Richland County is taking a back-to-basics approach, emphasizing paper, plastics, and cans for roll carts while continuing to accept a range of items at events and drop-off locations. It’s also hoping to turn wishcyclers into smart recyclers so more that goes into the roll cart will stay out of the landfill.
“We want to encourage and empower them to recycle right,” Syndi says. “We want the residents to help us by taking part in the sorting process, but we also need to do a better job in helping them to understand what can and cannot be recycled here in Richland County.”
Syndi says local governments can work together to improve the quality of what gets sent to the Columbia MRF. Gail encourages the creation of more seats at the table to discuss ways to develop an ecosystem that fosters recycling and entrepreneurship. She says the issue of waste will have to be addressed, if not proactively then reactively.
“We have some very passionate people that are committed, but we haven’t figured out a system,” Gail says. “Some communities have been working on a system longer. Some cities are focusing on innovation labs and incentives for this issue — and it doesn’t have to be financial incentives.”
Charlotte is one such city, Gail says.

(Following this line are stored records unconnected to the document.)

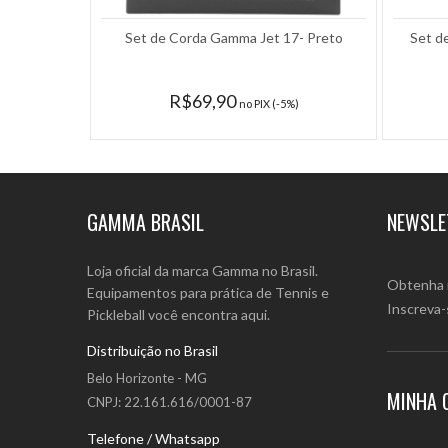
Set de Corda Gamma Jet 17- Preto
Set d
R$69,90
no PIX (-5%)
GAMMA BRASIL
NEWSLE
Loja oficial da marca Gamma no Brasil.
Obtenha 
Equipamentos para prática de Tennis e
Inscreva-
Pickleball você encontra aqui.
Distribuição no Brasil
Belo Horizonte - MG
MINHA 
CNPJ: 22.161.616/0001-87
Telefone / Whatsapp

In 2018 — just as the recycling market was tanking and some nearby locales were dismantling their programs — a report commissioned by the Queen City laid out a pathway toward a zero-waste community. It described a “circular economy” for Charlotte featuring key goals:
Designing all products for easy repair and disassembly, and for full recyclability.
Creating the necessary business structures and incentives to get these materials back into the economy at their highest possible value.
Striving to use only responsibly sourced, renewable resources for both energy and material provision.
Avoiding the use of toxic substances that may continue to circulate in our environment.
Closer to home, Laura Anne says Lexington County just got a baler that will actually allow it to recycle plastic bags that are brought to the drop-off centers. She recommends Midlands residents get familiar with the specific rules for whichever entity picks up their recyclables.
Samantha says market demand is strong for milk jugs and water bottles (No. 1 plastics) and soap and detergent bottles (No. 2 plastics), as well as cardboard. In earlier times, back when the market was more favorable, Columbia received a rebate from Sonoco for the city’s recyclables.
“It’s never been about trying to make money,” Samantha adds, however. “It’s always been about doing the right thing. Our landfill is right in our backyard. It’s right off Clemson Road.”
Furthermore, as the Charlotte report points out, it’s not just about the amount of landfill space taken up by recoverable items: “Every time a product that we have crafted and manufactured with care ends up in a landfill, not only do we lose the physical resources it is made up of, but also all of the time and energy that went into its creation.”